__Directive__. Format the lines of the data below as a numbered list, from the line that contains "family: Paridae" through the end of the data, with both ends included and blank lines left out.

:: Provided data ::

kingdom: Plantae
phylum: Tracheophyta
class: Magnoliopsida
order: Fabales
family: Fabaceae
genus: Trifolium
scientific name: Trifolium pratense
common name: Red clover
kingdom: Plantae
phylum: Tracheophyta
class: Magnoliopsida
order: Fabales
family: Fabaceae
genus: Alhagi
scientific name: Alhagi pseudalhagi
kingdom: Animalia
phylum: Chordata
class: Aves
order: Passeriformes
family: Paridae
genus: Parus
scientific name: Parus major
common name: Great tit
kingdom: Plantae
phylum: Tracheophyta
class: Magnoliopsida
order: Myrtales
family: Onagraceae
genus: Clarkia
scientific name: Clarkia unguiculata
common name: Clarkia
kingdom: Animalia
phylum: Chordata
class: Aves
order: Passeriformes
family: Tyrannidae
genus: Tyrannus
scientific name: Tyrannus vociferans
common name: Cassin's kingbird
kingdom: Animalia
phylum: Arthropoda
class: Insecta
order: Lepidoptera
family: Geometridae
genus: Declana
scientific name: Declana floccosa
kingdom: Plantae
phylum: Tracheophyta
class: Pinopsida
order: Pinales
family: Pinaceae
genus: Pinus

:::

__In response__.
1. family: Paridae
2. genus: Parus
3. scientific name: Parus major
4. common name: Great tit
5. kingdom: Plantae
6. phylum: Tracheophyta
7. class: Magnoliopsida
8. order: Myrtales
9. family: Onagraceae
10. genus: Clarkia
11. scientific name: Clarkia unguiculata
12. common name: Clarkia
13. kingdom: Animalia
14. phylum: Chordata
15. class: Aves
16. order: Passeriformes
17. family: Tyrannidae
18. genus: Tyrannus
19. scientific name: Tyrannus vociferans
20. common name: Cassin's kingbird
21. kingdom: Animalia
22. phylum: Arthropoda
23. class: Insecta
24. order: Lepidoptera
25. family: Geometridae
26. genus: Declana
27. scientific name: Declana floccosa
28. kingdom: Plantae
29. phylum: Tracheophyta
30. class: Pinopsida
31. order: Pinales
32. family: Pinaceae
33. genus: Pinus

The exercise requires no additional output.